Overview and details of the sessions of this conference. Please select a date or location to show only sessions at that day or location. Please select a single session for detailed view (with abstracts and downloads if available).

 
Session Overview
Session
MS139, part 3: Combinatorics and algorithms in decision and reason
Time:
Saturday, 13/Jul/2019:
3:00pm - 5:00pm

Location: Unitobler, F-121
52 seats, 100m^2

Presentations
3:00pm - 5:00pm

Combinatorics and algorithms in decision and reason

Chair(s): Liam Solus (KTH Royal Institute of Technology, Sweden), Svante Linusson (KTH Royal Institute of Technology)

Combinatorial, or discrete, structures are a fundamental tool for modeling decision-making processes in a wide variety of fields including machine learning, biology, economics, sociology, and causality.
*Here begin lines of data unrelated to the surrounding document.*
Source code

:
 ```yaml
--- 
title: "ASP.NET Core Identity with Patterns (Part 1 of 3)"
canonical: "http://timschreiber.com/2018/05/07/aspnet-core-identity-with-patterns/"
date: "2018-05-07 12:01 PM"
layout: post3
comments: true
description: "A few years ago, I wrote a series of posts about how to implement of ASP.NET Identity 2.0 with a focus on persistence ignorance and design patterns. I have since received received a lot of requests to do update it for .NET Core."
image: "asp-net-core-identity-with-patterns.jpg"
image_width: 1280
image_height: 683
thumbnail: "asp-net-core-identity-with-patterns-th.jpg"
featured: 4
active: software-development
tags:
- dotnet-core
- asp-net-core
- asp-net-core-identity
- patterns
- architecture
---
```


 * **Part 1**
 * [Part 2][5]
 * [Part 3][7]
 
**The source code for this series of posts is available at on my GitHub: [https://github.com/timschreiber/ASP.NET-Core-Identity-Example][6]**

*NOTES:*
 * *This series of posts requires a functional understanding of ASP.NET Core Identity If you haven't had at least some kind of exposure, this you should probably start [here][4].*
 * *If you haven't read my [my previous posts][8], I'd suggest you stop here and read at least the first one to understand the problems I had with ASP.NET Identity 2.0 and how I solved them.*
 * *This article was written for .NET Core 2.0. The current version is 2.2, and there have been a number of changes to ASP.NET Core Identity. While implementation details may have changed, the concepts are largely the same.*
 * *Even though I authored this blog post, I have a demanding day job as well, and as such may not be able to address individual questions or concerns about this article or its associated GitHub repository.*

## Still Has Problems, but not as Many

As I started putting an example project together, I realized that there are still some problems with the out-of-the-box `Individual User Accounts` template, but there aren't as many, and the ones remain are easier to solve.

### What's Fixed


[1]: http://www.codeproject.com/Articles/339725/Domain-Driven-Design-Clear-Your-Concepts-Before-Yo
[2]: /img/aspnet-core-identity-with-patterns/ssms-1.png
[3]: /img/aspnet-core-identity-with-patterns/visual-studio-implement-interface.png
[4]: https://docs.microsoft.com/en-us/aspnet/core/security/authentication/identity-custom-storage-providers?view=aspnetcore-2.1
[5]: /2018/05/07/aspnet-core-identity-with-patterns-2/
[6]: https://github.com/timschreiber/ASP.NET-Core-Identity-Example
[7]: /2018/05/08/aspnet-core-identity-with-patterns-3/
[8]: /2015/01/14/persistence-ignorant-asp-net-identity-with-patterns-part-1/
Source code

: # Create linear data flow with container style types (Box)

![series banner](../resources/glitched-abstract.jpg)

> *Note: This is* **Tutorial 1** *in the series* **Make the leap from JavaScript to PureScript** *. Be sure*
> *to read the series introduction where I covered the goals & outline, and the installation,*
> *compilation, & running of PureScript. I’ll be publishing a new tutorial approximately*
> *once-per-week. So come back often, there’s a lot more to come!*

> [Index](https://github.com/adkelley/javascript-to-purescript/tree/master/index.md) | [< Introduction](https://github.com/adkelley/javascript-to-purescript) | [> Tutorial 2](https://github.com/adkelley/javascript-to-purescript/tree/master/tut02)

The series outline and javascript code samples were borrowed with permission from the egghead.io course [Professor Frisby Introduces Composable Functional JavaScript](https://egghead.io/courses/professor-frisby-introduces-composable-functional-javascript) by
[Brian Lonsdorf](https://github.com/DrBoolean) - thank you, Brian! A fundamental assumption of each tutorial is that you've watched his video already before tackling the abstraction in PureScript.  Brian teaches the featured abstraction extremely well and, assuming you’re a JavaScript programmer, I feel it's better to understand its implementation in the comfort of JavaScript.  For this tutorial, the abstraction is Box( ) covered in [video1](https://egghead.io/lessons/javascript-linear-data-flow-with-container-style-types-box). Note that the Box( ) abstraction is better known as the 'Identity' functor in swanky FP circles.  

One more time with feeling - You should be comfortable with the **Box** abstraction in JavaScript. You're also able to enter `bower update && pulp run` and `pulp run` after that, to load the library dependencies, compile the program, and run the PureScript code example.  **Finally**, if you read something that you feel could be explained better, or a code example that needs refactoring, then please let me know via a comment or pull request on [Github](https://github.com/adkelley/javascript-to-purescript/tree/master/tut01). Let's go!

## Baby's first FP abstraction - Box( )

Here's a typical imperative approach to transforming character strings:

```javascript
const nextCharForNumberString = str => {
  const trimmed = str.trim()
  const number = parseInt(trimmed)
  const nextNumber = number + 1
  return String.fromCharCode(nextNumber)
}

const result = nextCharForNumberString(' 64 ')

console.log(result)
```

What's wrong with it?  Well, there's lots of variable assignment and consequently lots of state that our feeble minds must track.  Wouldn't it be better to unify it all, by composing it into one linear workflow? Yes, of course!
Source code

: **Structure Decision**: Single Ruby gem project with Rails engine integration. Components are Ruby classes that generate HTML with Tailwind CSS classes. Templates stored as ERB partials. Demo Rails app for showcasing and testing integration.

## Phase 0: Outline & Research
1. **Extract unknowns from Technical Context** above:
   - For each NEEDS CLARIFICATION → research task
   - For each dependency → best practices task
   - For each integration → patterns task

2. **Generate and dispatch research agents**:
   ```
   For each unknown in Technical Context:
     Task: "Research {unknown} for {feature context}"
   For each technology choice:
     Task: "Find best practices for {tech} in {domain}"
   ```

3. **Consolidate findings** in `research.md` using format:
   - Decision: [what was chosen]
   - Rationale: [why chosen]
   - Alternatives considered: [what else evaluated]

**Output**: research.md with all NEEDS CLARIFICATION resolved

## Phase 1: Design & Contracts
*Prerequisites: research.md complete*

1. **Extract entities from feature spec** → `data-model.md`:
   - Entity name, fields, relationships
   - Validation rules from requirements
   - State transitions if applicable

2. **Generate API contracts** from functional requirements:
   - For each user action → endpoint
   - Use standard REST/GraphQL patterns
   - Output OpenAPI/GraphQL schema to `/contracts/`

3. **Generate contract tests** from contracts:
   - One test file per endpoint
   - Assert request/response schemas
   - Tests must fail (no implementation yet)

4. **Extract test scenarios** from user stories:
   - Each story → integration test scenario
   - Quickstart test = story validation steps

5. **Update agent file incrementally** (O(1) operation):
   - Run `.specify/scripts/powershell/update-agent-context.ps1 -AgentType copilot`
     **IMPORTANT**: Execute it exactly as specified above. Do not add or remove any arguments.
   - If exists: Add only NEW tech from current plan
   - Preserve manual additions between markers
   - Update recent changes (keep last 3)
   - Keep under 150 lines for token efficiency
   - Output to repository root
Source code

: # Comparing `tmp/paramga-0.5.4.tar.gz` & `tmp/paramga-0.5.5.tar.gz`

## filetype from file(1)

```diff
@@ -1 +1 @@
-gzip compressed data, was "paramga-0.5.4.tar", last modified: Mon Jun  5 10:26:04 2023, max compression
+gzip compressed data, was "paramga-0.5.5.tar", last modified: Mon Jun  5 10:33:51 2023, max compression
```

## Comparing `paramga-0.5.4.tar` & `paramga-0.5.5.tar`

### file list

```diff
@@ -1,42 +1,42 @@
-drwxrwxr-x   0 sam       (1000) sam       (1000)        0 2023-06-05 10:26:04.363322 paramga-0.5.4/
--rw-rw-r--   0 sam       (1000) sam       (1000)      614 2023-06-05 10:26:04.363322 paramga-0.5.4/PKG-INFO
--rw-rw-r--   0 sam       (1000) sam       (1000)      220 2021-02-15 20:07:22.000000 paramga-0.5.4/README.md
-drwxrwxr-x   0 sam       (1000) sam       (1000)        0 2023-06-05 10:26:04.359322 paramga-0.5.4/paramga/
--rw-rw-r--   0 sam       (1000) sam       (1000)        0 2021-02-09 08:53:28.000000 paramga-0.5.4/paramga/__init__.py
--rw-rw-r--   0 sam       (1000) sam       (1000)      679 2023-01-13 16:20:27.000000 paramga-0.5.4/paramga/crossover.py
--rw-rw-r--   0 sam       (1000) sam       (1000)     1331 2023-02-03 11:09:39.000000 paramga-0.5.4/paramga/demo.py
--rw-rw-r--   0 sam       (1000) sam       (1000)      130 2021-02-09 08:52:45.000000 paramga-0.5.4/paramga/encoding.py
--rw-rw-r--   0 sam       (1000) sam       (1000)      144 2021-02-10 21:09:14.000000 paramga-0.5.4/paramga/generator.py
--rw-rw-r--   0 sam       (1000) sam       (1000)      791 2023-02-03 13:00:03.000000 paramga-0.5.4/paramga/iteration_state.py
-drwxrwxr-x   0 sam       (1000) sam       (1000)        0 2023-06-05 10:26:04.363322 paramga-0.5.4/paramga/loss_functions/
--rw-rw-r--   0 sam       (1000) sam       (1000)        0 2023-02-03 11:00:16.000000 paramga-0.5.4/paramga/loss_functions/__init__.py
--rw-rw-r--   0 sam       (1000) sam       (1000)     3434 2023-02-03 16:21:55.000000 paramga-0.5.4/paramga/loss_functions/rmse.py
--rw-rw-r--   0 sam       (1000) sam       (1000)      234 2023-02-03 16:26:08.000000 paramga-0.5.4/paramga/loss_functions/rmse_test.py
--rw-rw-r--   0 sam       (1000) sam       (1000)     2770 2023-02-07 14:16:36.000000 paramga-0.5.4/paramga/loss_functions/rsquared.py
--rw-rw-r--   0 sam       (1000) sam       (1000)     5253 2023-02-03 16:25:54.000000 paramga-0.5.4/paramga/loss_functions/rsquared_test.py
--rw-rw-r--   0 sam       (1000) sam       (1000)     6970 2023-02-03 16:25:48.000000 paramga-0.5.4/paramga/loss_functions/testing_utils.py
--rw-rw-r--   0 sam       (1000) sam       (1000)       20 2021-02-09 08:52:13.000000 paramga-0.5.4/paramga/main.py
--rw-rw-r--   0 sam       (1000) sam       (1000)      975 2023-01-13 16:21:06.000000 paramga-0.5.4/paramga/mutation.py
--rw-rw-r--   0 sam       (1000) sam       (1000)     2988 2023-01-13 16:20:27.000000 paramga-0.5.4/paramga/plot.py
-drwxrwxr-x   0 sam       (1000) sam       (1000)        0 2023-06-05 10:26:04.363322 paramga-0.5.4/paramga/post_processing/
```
Within these various contexts, the goal of key problems can often be phrased in terms of learning or manipulating a combinatorial object, such as a network, permutation, or directed acyclic graph, that exhibits pre-specified optimal features. In recent decades, major break-throughs in each of these fields can be attributed to the development of effective algorithms for learning and analyzing combinatorial models. Many of these advancements are tied to new developments connecting combinatorics, algebra, geometry, and statistics, particularly through the introduction of geometric and algebraic techniques to the development of combinatorial algorithms. The goal of this session is to bring together researchers from each of these fields who are using combinatorial or discrete models in data science so as to encourage further breakthroughs in this important area of mathematical research.

 

(25 minutes for each presentation, including questions, followed by a 5-minute break; in case of x<4 talks, the first x slots are used unless indicated otherwise)

 

Stability and Convergence Trade-off of Iterative Optimization Algorithms

Yuansi Chen
UC Berkeley

The expected excess risk of an iterative machine learning algorithm can be decomposed into training error and generalization error. While the former is controlled by its convergence analysis, the latter can be tightly handled by algorithmic stability. The statistical machine learning community has a rich history investigating convergence and stability separately. However, the question about the trade-off between these two quantities has remained open. In this talk, we show that for any iterative algorithm at any iteration, the expected excess risk is lower bounded by the minimax statistical error over an appropriately chosen loss function class. This lower bound has important implications for the trade-off between convergence and stability of the algorithm. Specifically, we show that a fast converging algorithm can not be too stable, and vice versa.

 

Probabilistic tensors and opportunistic Boolean matrix multiplication

Petteri Kaski
Aalto University

We introduce probabilistic extensions of classical deterministic measures of algebraic complexity of a tensor, such as the rank and the border rank. We show that these probabilistic extensions satisfy various natural and algorithmically serendipitous properties, such as submultiplicativity under taking of Kronecker products. Furthermore, the probabilistic extensions enable strictly lower rank over their deterministic counterparts for specific tensors of interest, starting from the tensor <2,2,2> that represents 2-by-2 matrix multiplication. By submultiplicativity, this leads immediately to novel randomized algorithm designs, such as algorithms for Boolean matrix multiplication as well as detecting and estimating the number of triangles and other subgraphs in graphs. Joint work with Matti Karppa (Aalto University).

Reference: https://doi.org/10.1137/1.9781611975482.31

 

On attempts to characterize facets of the chordal graph polytope

Milan Studeny
Academy of Sciences of the Czech Republic

Our idea of integer linear programming approach to structural learning decomposable graphical models, which are models described by undirected chordal graphs, is to encode them by special zero-one vectors, named characteristic imsets. It leads to the study of a special polytope, defined as the convex hull of all characteristic imsets for chordal graphs we name the chordal graph polytope (Studeny and Cussens; 2017). The talk will be devoted to the attempts to characterize theoretically all facet-defining inequalities for this polytope in order to utilize that in ILP-based procedures for learning decomposable models.